Stock Review: Andhra Bank

 

Andhra Bank looks to be an attractive bet considering its healthy loan book and asset quality. Long-term investors can buy it

 

STATE-OWNED Andhra Bank is a mid-sized bank with a network of 1,564 branches. Though the bank is mainly concentrated in south India, it is increasing its reach in other parts as well. In order to boost its fee income, the bank has entered into an insurance joint venture with Bank of Baroda and Legal & General with a 30% stake in the venture. In a bid to redress concerns of its customers, the bank launched customer-friendly initiative involving complaint redressal mechanism through mobile phones called 'UPSET'.

FINANCIALS:

The bank has reported an average profit growth of 21% year-on-year over the past four quarters. This was supported by a 25% growth in its loan book. Typically, when a bank expands at a faster pace, it could end up having a huge pile of bad loans once the growth period is over. Andhra Bank has shown resilience in its asset quality. Net non-performing assets have formed 0.2% of net advances at an average over the past eight quarters that have seen tough times for many banks. While there could be some bad loan additions as the bank moves to system marked bad loan recognition, the effect would be limited as the bank is adequately provisioned.


   The bank's net interest margin — the difference between its borrowing and lending costs, has been in excess of 3% for the past five quarters. The bank's performance here is laudable as most Indian banks struggle to keep it at 3%. This is because almost 80% of bank's loans are floating in nature and hence most of the increase in borrowing costs is passed on to lenders. Its high share of low-cost current and savings account balances, which form almost a third of its total deposit base, have also supported the margins. Andhra Bank has reported an average 1.4% in the past four quarters. This shows that the bank ranks higher than its peers in terms of utilisation of its assets.

Required action 1:
According to the Andhra Bank stock review, how many branches does the bank have?
Required action 2:
Write the next part of the Andhra Bank stock review, starting after its final sentence.

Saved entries
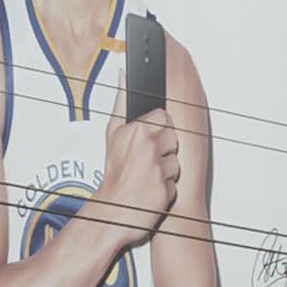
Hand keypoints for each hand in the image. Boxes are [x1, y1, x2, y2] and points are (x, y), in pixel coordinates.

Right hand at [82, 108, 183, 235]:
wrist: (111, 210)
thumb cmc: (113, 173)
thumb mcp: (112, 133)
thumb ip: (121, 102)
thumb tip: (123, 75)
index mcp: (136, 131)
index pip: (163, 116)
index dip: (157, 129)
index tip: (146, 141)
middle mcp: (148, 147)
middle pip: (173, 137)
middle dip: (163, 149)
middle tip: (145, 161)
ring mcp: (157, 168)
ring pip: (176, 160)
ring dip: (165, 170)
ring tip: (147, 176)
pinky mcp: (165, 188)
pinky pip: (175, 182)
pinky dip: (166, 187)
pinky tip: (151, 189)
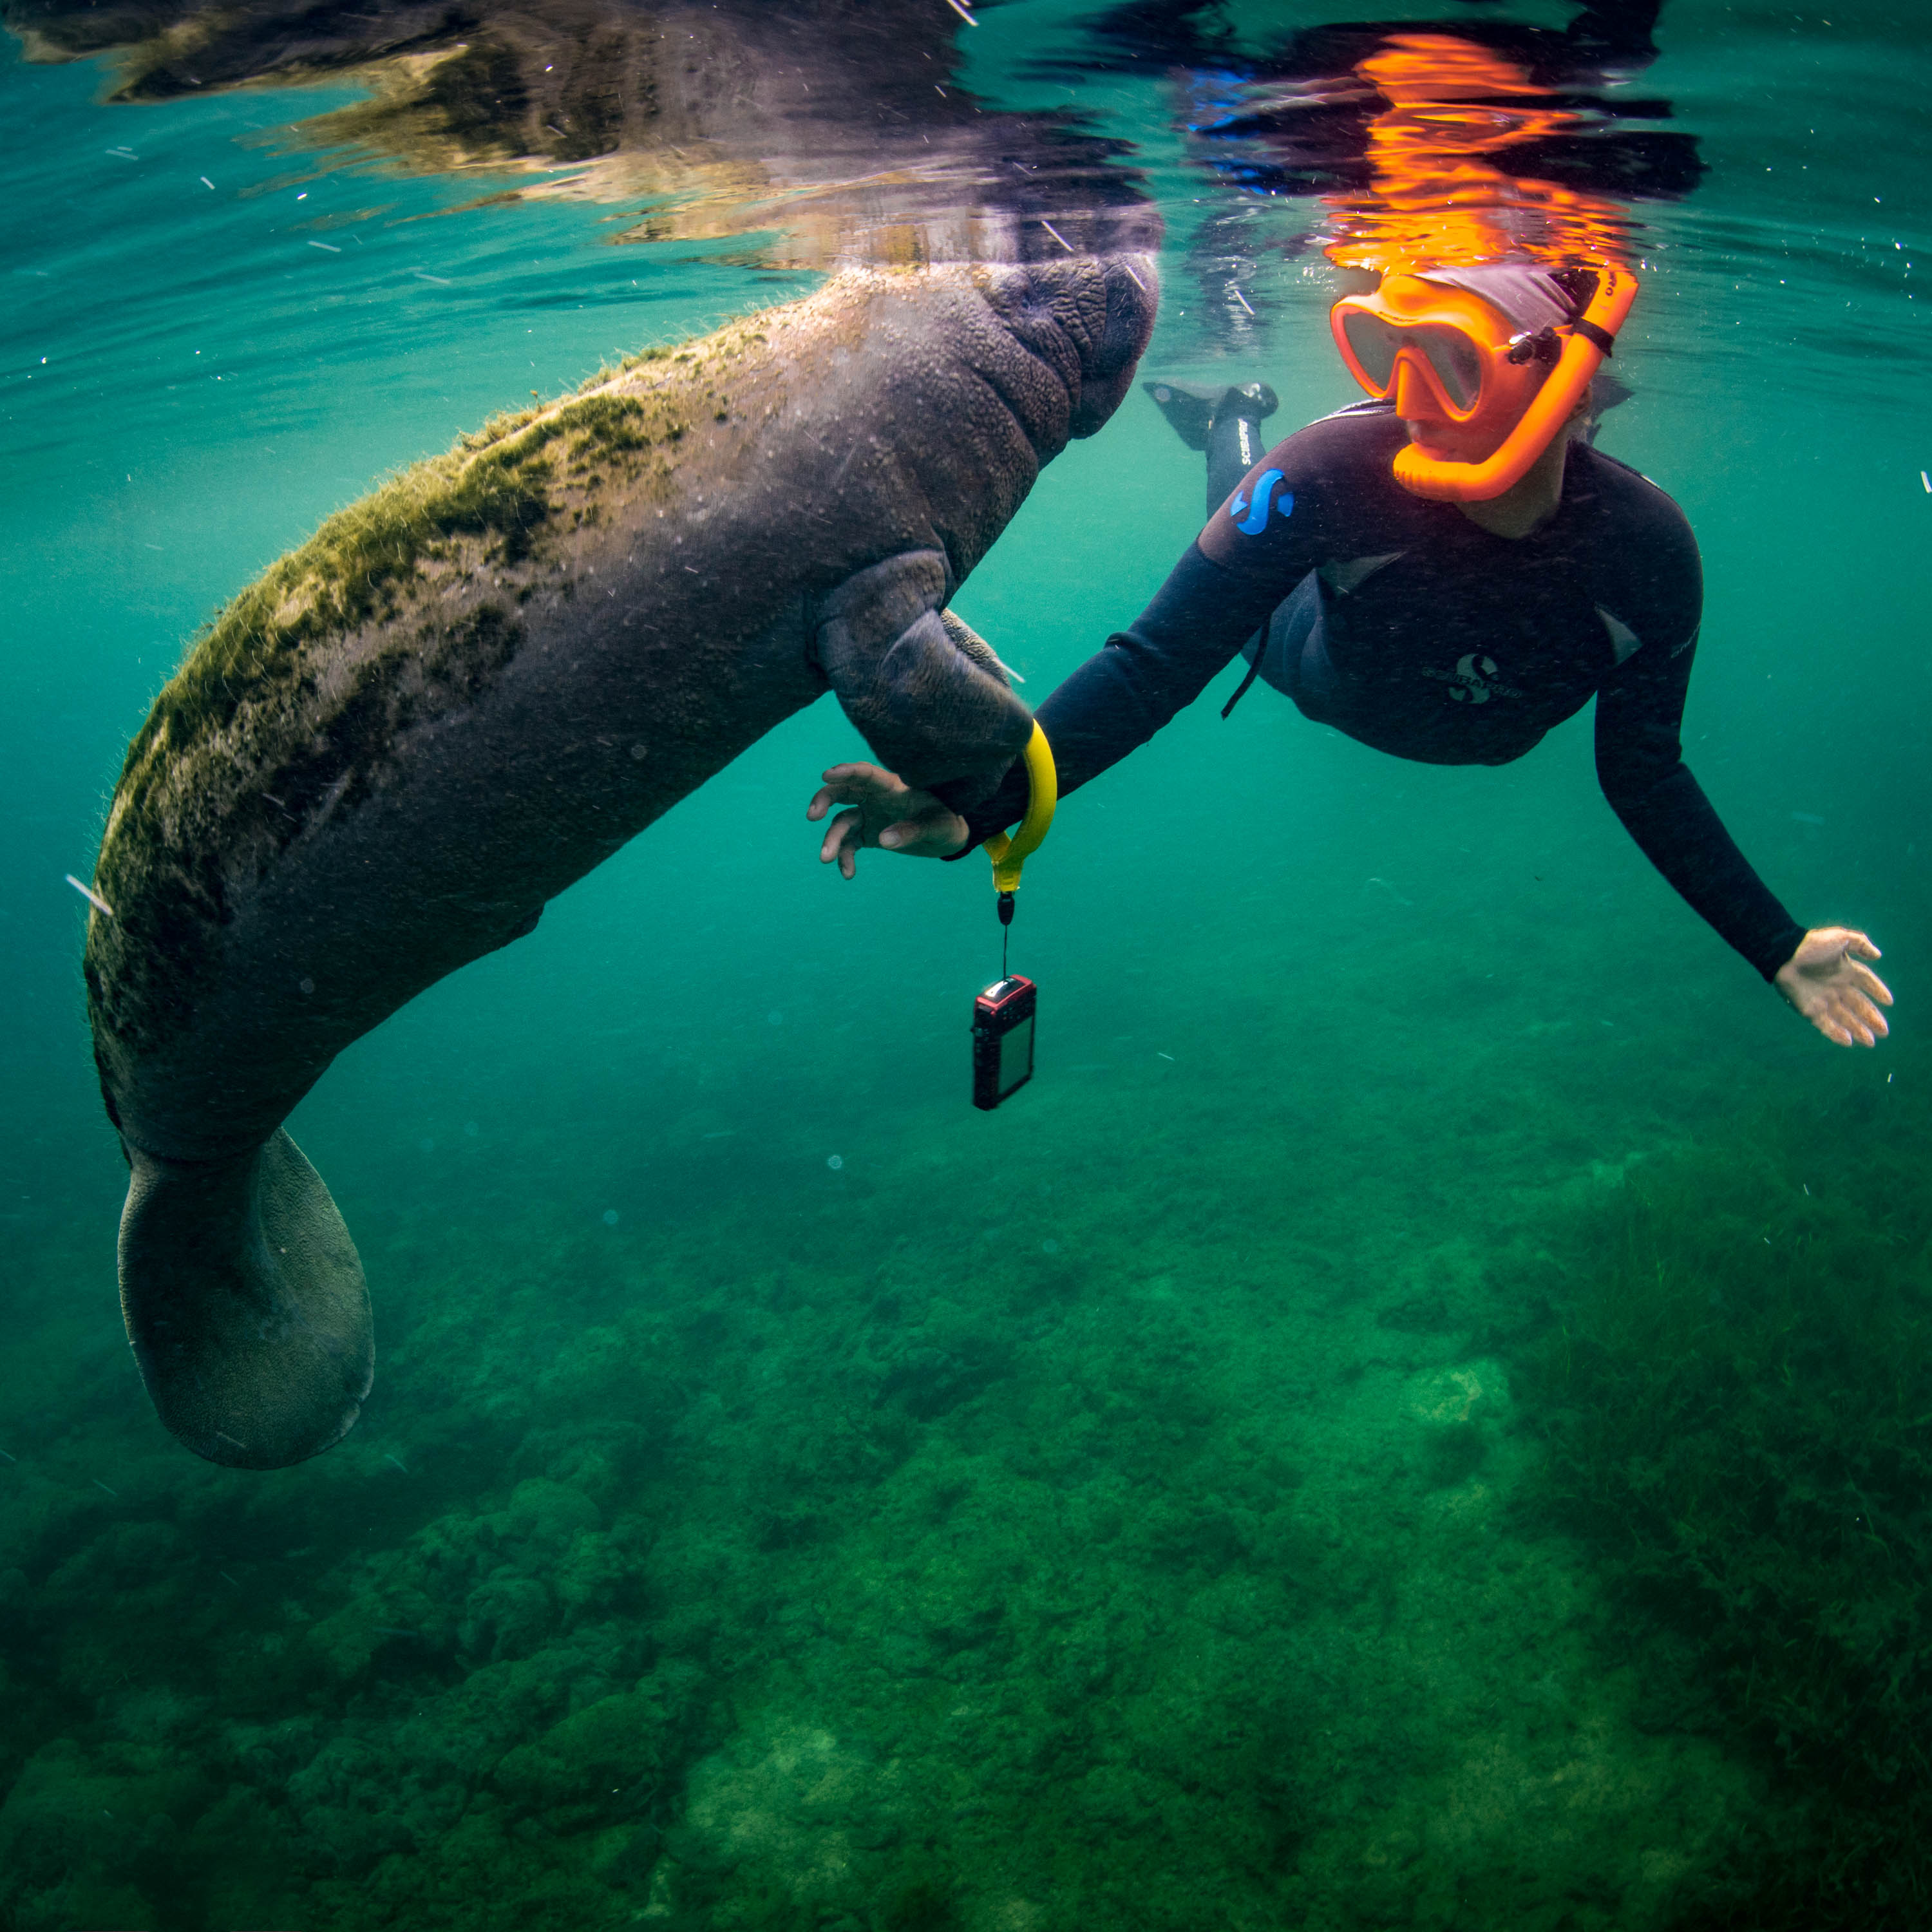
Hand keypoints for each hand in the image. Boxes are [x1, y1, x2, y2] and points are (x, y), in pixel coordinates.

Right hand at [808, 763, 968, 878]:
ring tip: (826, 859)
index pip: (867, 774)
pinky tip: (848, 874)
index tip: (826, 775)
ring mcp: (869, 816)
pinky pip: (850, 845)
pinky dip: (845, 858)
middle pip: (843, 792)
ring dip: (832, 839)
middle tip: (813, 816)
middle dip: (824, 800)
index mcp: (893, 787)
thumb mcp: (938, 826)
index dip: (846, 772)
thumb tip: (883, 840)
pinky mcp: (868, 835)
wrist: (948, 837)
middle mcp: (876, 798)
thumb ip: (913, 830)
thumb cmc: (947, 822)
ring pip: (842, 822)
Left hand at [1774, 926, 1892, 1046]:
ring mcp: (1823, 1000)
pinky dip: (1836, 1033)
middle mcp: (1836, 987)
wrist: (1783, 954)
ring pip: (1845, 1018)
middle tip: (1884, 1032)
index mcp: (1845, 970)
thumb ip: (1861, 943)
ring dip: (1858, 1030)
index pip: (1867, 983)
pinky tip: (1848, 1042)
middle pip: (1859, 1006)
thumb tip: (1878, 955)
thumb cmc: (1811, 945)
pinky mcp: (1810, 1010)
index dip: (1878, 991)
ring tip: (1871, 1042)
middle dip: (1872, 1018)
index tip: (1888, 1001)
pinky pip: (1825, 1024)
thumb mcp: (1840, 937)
...
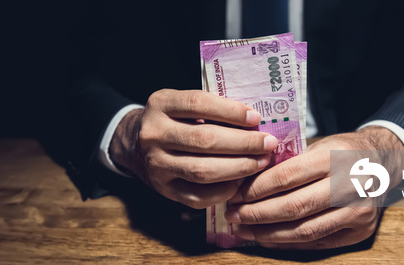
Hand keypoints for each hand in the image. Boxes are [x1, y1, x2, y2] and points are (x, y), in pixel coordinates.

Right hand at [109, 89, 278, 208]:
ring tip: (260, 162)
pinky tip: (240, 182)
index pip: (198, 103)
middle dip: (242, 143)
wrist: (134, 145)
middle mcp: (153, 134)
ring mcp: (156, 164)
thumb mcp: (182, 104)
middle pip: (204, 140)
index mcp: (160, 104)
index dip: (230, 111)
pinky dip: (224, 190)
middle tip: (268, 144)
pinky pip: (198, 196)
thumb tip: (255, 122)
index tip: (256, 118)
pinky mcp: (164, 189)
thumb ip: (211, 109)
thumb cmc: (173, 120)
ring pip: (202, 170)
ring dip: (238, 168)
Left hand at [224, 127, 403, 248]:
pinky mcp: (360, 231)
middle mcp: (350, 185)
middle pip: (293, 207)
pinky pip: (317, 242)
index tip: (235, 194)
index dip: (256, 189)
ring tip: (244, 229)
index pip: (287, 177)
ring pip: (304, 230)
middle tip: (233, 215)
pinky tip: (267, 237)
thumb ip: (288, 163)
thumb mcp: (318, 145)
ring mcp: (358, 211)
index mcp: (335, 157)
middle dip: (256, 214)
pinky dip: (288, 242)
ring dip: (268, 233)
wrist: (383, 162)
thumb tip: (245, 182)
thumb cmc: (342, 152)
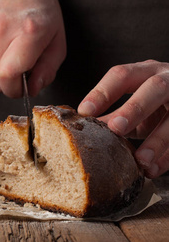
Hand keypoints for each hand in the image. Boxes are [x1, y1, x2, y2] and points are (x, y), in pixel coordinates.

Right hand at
...
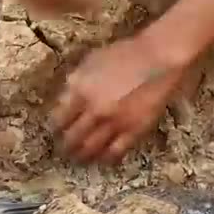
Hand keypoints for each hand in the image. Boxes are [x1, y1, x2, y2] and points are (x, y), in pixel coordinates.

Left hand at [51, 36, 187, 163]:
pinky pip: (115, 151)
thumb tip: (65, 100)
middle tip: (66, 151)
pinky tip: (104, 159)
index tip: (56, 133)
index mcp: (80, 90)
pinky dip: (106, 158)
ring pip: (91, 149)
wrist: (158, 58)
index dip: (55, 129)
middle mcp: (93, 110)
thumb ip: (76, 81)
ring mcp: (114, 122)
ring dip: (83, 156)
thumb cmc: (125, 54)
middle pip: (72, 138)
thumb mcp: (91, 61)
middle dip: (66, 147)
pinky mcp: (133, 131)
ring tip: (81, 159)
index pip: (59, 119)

Output 1:
1,564 branches.

Output 2:
VALUATION:

The bank's stock is trading at a price-to-book value (P/BV) of 1.3. This is much lower compared to its peers City Union Bank and Karur Vysya Bank, which have a P/BV of around 2. Moreover, Andhra Bank's dividend yield at 3.8% is much higher than that of its peers, which average 2%. Investors would, therefore, benefit doubly from its cheap price and high dividends.


   Recently the government has decided to infuse capital in public sector banks to raise its stake in them to 58%. A higher capital adequacy suggests that the bank has lower liquidity risk. This also helps the bank in growing its loan book at a fast pace. Crisil has upgraded Andhra Bank's hybrid debt instruments – Tier I perpetual bond and upper tier II bonds to AA+ from AA.


   Investors are cautious about bank stocks given their lending exposure to telecom and microfinance companies. Further, hardening interest rates may put pressure on banks margins. Among mid-sized banks, Andhra Bank looks a safe bet as it has a healthy loan book growth coupled with a good asset quality and utilizes its assets better than its peers. Investors with a long-term perspective can consider the stock.